As bird flu outbreaks spread among birds and mammals, the U.S. government says it has three FDA-approved H5N1 vaccines in its stockpile. However, experts questioned the effectiveness against current strains and raised concerns about potential side effects.
Federal officials said they supply several hundred thousand doses within weeks and 10 million more using materials on hand, and expect to produce 125 million doses within four months.
Dr. Peter Marks, director of the FDA’s Center for Biologics Evaluation and Research, suggested the agency has a “pretty low threshold” to deploy the stockpiled vaccines.
“We believe that, if we needed to, [our vaccines] would be reasonably good matches,” Marks said on April 1 at the World Vaccine Congress in Washington, D.C.

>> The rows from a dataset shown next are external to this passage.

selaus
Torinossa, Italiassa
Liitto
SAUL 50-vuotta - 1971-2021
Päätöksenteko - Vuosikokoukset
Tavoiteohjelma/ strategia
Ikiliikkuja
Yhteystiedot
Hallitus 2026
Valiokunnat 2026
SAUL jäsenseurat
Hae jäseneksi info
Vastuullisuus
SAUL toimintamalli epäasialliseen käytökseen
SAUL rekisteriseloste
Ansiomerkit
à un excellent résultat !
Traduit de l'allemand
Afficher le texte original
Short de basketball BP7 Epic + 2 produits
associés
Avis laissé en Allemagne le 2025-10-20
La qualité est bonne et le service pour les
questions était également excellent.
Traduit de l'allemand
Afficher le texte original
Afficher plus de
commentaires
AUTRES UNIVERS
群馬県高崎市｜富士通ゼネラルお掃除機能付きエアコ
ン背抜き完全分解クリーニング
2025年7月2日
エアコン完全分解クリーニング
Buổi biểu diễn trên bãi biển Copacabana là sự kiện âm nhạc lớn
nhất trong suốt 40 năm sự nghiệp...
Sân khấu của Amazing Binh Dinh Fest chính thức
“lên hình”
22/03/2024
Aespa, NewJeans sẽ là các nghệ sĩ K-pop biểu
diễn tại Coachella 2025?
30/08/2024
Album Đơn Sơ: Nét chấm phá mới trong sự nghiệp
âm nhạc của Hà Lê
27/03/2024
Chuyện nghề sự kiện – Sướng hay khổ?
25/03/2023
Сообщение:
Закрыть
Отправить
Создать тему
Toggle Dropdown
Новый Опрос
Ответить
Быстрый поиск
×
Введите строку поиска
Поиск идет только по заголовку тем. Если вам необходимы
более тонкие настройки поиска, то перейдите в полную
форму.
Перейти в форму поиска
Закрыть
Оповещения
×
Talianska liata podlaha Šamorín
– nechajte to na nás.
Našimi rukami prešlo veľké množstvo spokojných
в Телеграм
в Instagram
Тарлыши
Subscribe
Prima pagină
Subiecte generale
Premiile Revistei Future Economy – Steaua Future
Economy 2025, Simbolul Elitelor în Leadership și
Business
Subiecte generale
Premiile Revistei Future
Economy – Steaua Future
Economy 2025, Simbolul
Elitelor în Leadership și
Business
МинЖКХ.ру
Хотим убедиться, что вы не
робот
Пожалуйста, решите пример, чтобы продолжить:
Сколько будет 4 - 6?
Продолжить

Given that all stockpiled vaccines were made for an earlier strain of H5N1, it’s uncertain how effective they would be against the strains that are circulating now, former FDA scientist Luciana Borio told STAT News.
“The FDA-approved H5N1 vaccines — licensed in 2013, 2017, and 2020 — do not elicit a protective immune response after just one dose,” Borio said. Even after two doses, “It is unknown whether the elicited immune response is sufficient to protect against infection or severe disease.”
A spokesperson for the U.S. Department of Health and Human Services’ Administration for Strategic Preparedness and Response (ASPR) program told Barron’s the agency could “ramp up production to make enough vaccine doses to vaccinate the entire U.S. population.”
A portion of the stockpile consists of “chunks” of premade antigens — good for training the immune system against specific strains — and adjuvants, the ingredients used to activate the human immune system when vaccines are administered.
However, despite its assurances of rapid vaccine delivery, ASPR did not detail its plans beyond claiming it could vaccinate about 68 million people, or one-fifth of the country’s population — using the two-dose regimen — within four months of an outbreak.
Internist and epidemiologist Dr. Meryl Nass, appearing with James Corbett on the April 20 episode of “Good Morning CHD,” said, “You’ve got a dangerous vaccine for a nothing disease,” noting the low number of human H5N1 cases reported thus far.
“It’s supposedly for a life-threatening illness,” she said. “Of course, pink eye is not life-threatening,” she said.
“The whole purpose of bird flu is to make you think the pandemics are out there, they’re coming for you all the time, and you need them [the health bureaucracy] to save you,” Nass said.
Sanofi vaccine contains thimerosol, PEG
Sanofi’s H5N1 vaccine, approved for adults in April 2007, was developed from a virus strain isolated from a Vietnamese patient in 2004.
“Our egg-based vaccine supply would well contribute to support a global influenza pandemic response should it arise either from A/H5N1 or any other influenza strain,” a Sanofi spokesperson told MedPage Today.
Each 90 microgram (µg) dose includes influenza virus hemagglutinin, 500 milligrams (mg) of porcine (pig) gelatin and approximately 98 µg of thimerosal, a mercury derivative (equaling approximately 50 µg of mercury/dose).
Other ingredients used in the development of the vaccine include embryonated chicken eggs, formaldehyde, polyethylene glycol and sugar.
Polyethylene glycol, or PEG, has been linked to the anaphylactic reaction in the COVID-19 vaccines.